There was much passionate debate about the dangers of alcohol abuse amongst young people as well as the contradictions and open flouting of the present law.

Michael Cullen said in effect that the current law was an ass as it allowed people to marry at 16, but not drink at 18 and the responsibilities and dangers of marriage were far greater than going to the pub.

Phillida Bunkle pointed out that the law did cover drinking age, but the age that liquor could be sold or supplied to in licensed premises. She said many families introduced younger people to alcohol and education in moderation was they key.

Phil Goff said that the move would increase drinking problems amongst youth and would create a de facto minimum age of 16. He said it was opposed by all public health groups.

Jenny Shipley said that she and probably every member had been in a bar when they were underage. Mrs Shipley said the present law was a muddle, unenforceable because of the number of exceptions and confusing to young people and their families. She said setting an 18 year old age limit would create a sensible law and this would allow moderation to be taught.

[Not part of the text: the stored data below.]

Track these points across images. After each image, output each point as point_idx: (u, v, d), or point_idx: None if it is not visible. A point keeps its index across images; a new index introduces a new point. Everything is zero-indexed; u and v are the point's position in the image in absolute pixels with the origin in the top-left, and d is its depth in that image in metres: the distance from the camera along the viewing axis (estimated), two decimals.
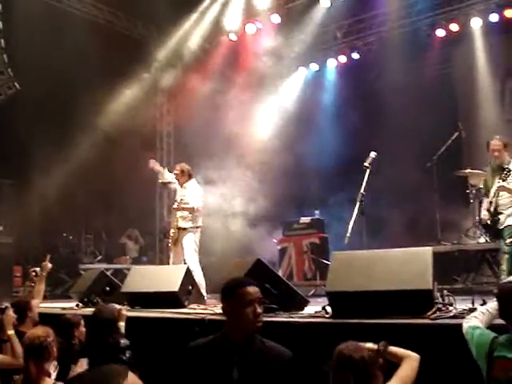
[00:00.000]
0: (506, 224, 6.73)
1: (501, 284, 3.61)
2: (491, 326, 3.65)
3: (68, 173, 11.16)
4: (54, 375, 4.32)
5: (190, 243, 8.43)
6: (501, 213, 6.78)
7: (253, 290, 3.50)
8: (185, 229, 8.43)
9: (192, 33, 12.48)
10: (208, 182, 9.48)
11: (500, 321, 3.60)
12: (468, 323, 3.67)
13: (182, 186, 8.66)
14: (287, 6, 11.89)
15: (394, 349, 3.37)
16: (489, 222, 6.92)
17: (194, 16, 12.27)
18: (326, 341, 4.78)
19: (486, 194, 7.15)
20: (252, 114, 11.85)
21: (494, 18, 10.88)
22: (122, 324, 5.31)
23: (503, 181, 6.68)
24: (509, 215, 6.74)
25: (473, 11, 11.06)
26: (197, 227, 8.48)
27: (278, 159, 11.55)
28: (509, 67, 11.48)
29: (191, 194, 8.47)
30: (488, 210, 6.90)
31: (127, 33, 12.36)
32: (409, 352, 3.37)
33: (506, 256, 6.60)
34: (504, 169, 6.71)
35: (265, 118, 12.01)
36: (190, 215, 8.41)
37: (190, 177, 8.68)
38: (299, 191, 11.77)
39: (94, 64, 10.82)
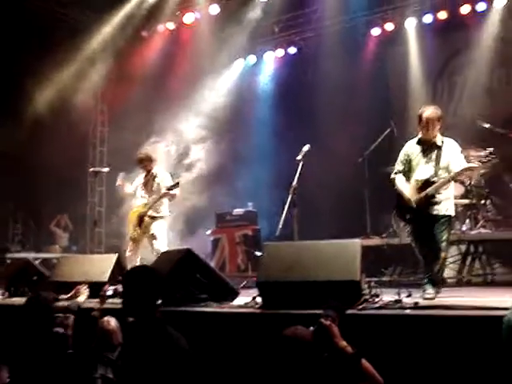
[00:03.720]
0: (441, 212, 5.99)
1: None
2: None
3: None
4: None
5: (163, 232, 8.27)
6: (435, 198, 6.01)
7: None
8: (154, 217, 8.24)
9: (129, 20, 12.25)
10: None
11: None
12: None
13: (149, 174, 8.43)
14: None
15: (366, 363, 3.39)
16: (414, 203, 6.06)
17: (132, 3, 12.04)
18: (255, 331, 4.85)
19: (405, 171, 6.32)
20: (188, 104, 11.75)
21: (428, 19, 11.15)
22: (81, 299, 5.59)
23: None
24: (445, 200, 6.02)
25: (408, 11, 11.31)
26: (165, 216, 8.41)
27: (212, 151, 11.53)
28: (440, 68, 11.81)
29: (165, 181, 8.29)
30: (416, 191, 6.06)
31: (62, 18, 11.98)
32: (377, 375, 3.38)
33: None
34: (437, 145, 6.11)
35: (200, 108, 11.93)
36: (162, 203, 8.28)
37: (155, 162, 8.50)
38: (233, 182, 11.77)
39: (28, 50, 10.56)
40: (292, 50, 12.54)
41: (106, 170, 10.62)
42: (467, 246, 8.37)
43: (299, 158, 6.74)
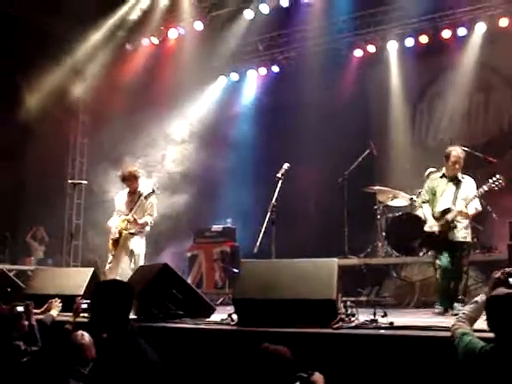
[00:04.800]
0: (461, 239, 6.80)
1: (490, 296, 3.64)
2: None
3: None
4: None
5: (141, 248, 8.08)
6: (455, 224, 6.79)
7: None
8: (133, 233, 8.02)
9: (114, 32, 12.25)
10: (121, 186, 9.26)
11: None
12: (456, 329, 3.74)
13: (135, 192, 8.18)
14: (211, 14, 11.90)
15: None
16: (437, 229, 6.84)
17: (117, 16, 12.06)
18: (230, 348, 4.82)
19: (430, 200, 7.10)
20: (169, 120, 11.75)
21: (409, 42, 11.29)
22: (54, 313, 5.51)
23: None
24: (464, 228, 6.84)
25: (390, 34, 11.44)
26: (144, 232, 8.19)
27: (192, 167, 11.52)
28: (420, 91, 11.96)
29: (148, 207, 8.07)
30: (438, 219, 6.85)
31: (47, 28, 11.96)
32: None
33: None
34: (458, 180, 6.95)
35: (182, 123, 11.93)
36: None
37: (139, 178, 8.25)
38: (212, 199, 11.77)
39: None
40: (275, 69, 12.62)
41: (84, 182, 10.55)
42: None
43: (279, 175, 6.76)
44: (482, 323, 3.78)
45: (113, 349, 3.49)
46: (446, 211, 6.82)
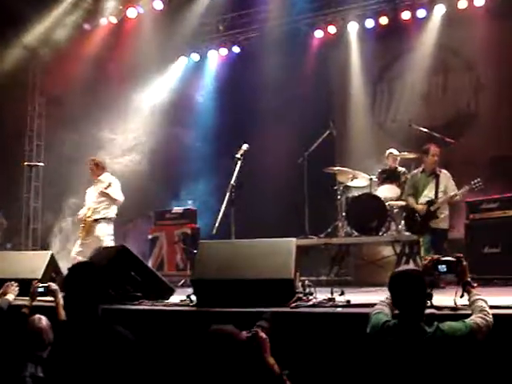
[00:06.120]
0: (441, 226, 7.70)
1: (391, 274, 3.71)
2: None
3: None
4: None
5: (107, 233, 8.24)
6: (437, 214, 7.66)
7: None
8: (97, 220, 8.25)
9: (70, 12, 11.98)
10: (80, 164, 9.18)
11: None
12: (374, 310, 3.84)
13: (97, 180, 8.49)
14: None
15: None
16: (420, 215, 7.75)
17: None
18: (188, 329, 4.81)
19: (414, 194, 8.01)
20: (129, 100, 11.60)
21: (369, 23, 11.33)
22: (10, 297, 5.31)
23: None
24: (444, 217, 7.74)
25: (350, 15, 11.46)
26: (110, 218, 8.40)
27: (151, 149, 11.43)
28: (380, 71, 12.03)
29: (113, 187, 8.30)
30: (427, 204, 7.72)
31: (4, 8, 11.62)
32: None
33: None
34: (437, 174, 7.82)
35: (142, 103, 11.80)
36: (107, 206, 8.29)
37: (103, 169, 8.56)
38: (172, 180, 11.69)
39: None
40: (236, 50, 12.54)
41: (41, 164, 10.38)
42: (402, 247, 8.53)
43: (238, 156, 6.75)
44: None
45: (88, 332, 3.43)
46: (430, 202, 7.71)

A number of people said that if the law did not catch up with the reality of 18 year olds drinking in bars, then it would teach contempt for the law.

Some spoke in favour of making 20 the standard drinking age with no exceptions and supporters of the move to 18 said they would also support a Lianne Dalziel amendment creating no exceptions with a minimum age of 18.

Tuku Morgan and number of Maori colleagues said there was strong opposition amongst Maori because of the impact of alcohol abuse on Maori Youth.